Objective: Trauma quality improvement programs and registries improve care and outcomes for injured patients. Designated trauma centers calculate injury scores using dedicated trauma registrars; however, many injuries arrive at non-trauma centers, leaving a substantial amount of data uncaptured. We propose automated methods to identify severe chest injury using machine learning (ML) and natural language processing (NLP) methods from the electronic health record (EHR) for quality reporting.

Materials and Methods: A level I trauma center was queried for patients presenting after injury between 2014 and 2018. Prediction modeling was performed to classify severe chest injury using a reference dataset labeled by certified registrars. Clinical documents from trauma encounters were processed into concept unique identifiers for inputs to ML models: logistic regression with elastic net regularization (EN), extreme gradient boosted machines (XGB), and convolutional neural networks (CNN). The optimal model was identified by examining predictive and face validity metrics using global explanations.

Results: Of 8,952 encounters, 542 (6.1%) had a severe chest injury. CNN and EN had the highest discrimination, with an area under the receiver operating characteristic curve of 0.93 and calibration slopes between 0.88 and 0.97. CNN had better performance across risk thresholds with fewer discordant cases. Examination of global explanations demonstrated the CNN model had better face validity, with top features including “contusion of lung” and “hemopneumothorax.” 

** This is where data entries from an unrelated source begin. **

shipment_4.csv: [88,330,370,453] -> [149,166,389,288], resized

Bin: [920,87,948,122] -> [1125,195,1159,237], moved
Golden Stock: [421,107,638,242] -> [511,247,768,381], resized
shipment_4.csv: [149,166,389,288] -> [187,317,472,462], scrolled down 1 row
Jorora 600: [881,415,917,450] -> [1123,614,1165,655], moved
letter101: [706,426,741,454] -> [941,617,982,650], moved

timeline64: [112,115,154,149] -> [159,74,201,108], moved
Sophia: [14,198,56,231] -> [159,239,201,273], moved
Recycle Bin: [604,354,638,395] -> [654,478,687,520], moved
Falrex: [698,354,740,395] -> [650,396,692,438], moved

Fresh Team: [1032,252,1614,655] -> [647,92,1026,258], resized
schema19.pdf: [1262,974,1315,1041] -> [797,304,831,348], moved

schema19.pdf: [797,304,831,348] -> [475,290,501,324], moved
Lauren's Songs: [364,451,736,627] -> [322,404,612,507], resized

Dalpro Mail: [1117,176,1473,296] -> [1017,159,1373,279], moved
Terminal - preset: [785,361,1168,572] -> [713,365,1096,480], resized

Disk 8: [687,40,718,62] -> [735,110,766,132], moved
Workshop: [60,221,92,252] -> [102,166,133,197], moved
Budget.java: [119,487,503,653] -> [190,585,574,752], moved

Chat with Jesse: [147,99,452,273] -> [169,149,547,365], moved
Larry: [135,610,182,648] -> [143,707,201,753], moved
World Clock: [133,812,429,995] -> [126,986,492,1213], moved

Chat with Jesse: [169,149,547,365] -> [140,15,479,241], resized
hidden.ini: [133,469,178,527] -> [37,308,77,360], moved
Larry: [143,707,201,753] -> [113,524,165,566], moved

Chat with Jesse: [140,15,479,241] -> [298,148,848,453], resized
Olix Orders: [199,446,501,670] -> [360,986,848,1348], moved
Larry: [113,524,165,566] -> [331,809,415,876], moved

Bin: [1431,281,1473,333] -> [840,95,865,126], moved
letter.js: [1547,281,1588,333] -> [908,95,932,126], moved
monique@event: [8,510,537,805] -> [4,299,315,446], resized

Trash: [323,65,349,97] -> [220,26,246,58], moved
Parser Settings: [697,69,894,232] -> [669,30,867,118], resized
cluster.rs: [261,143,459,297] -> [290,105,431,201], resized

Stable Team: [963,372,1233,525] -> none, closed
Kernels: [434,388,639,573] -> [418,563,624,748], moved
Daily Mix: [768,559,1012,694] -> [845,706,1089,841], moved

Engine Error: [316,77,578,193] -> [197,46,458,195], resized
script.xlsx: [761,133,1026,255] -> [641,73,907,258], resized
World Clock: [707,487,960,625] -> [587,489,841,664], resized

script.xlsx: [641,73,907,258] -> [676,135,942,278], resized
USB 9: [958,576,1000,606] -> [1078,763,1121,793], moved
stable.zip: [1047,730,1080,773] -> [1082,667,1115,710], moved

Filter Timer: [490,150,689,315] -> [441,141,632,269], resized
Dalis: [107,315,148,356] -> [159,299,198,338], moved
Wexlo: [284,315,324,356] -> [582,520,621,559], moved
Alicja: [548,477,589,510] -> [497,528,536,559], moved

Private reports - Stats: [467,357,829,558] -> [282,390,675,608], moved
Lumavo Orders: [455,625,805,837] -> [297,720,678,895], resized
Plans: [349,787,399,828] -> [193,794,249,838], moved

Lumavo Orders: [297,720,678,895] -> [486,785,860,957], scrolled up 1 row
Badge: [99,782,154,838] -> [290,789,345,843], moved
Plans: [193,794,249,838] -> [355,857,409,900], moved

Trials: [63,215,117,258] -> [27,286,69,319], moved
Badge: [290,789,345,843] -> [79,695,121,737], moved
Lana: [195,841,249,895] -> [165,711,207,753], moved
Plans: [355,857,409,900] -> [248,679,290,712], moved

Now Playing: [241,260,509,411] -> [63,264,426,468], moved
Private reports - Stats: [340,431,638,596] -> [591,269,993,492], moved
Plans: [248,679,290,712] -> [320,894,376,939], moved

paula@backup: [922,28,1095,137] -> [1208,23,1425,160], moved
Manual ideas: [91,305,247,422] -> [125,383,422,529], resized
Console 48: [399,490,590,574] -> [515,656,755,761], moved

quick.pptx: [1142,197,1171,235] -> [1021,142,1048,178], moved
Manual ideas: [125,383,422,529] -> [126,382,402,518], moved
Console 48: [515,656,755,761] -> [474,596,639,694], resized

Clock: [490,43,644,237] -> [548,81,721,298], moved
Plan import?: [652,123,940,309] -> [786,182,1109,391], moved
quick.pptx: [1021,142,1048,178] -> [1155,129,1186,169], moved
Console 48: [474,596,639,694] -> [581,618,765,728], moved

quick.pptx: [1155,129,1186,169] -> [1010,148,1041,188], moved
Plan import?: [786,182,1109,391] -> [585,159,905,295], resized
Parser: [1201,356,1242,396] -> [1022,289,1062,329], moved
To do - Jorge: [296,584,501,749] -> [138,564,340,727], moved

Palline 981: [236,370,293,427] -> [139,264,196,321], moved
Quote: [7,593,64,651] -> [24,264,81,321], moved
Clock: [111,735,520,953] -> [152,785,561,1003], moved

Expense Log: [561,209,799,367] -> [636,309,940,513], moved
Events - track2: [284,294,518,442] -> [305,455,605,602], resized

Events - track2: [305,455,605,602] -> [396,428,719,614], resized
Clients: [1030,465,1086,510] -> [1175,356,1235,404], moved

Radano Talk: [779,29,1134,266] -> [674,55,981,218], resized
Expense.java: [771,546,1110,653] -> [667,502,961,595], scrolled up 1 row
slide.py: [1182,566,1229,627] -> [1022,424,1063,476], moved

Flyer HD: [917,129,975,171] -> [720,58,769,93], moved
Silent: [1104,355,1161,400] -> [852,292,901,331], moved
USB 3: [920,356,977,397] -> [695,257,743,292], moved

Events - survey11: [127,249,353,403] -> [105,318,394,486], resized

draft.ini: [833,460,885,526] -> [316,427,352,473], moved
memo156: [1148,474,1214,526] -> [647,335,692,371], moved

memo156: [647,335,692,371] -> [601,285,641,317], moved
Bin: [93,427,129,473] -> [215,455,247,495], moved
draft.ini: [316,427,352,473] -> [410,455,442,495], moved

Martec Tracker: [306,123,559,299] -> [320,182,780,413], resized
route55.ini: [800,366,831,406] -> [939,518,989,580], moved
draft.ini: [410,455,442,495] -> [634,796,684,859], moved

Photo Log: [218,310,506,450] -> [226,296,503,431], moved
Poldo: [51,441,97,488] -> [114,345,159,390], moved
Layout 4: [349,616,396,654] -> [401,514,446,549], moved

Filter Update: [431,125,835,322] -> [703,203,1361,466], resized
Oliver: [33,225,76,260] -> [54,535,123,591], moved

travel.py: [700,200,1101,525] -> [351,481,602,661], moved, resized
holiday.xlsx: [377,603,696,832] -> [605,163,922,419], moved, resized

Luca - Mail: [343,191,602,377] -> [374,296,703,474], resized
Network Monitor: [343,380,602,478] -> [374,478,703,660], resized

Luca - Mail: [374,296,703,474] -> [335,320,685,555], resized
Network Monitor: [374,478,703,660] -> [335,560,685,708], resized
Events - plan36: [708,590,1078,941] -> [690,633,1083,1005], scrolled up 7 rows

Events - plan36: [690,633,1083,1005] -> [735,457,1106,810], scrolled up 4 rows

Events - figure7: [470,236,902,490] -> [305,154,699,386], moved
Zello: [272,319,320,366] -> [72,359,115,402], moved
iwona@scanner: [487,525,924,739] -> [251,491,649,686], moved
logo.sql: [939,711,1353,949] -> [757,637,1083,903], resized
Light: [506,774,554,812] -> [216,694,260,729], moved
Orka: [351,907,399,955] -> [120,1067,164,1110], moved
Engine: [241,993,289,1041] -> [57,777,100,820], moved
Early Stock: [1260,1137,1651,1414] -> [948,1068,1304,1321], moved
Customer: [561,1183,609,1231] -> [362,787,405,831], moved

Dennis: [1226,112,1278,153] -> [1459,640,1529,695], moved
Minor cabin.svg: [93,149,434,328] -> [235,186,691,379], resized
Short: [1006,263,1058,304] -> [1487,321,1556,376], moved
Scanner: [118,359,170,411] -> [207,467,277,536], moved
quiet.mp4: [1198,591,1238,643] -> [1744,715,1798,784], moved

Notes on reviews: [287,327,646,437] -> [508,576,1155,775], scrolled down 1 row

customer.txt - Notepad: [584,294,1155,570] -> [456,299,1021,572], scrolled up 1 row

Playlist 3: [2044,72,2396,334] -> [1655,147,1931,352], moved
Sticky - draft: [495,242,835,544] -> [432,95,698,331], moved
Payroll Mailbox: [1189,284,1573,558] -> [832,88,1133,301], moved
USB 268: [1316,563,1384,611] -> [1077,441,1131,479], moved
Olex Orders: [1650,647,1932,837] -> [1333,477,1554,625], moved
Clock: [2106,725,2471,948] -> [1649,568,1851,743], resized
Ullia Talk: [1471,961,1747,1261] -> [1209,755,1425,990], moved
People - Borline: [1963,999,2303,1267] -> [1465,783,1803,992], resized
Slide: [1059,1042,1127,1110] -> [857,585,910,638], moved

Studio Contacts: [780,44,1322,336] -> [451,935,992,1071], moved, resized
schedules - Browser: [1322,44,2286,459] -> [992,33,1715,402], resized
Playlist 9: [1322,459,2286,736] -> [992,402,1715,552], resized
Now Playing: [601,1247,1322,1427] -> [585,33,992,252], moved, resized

Discussion: The CNN model featured optimal discrimination, calibration, and clinically relevant features selected. 

Conclusion: NLP and ML methods to populate trauma registries for quality analyses are feasible.

This is a script for R used for the analysis for our manuscript. The source data cannot be shared as it is electronic health record data that is protected under the Health Insurance Portability and Accountability Act.

This script could be used with cTAKES analysis on institutional data to generate similar results.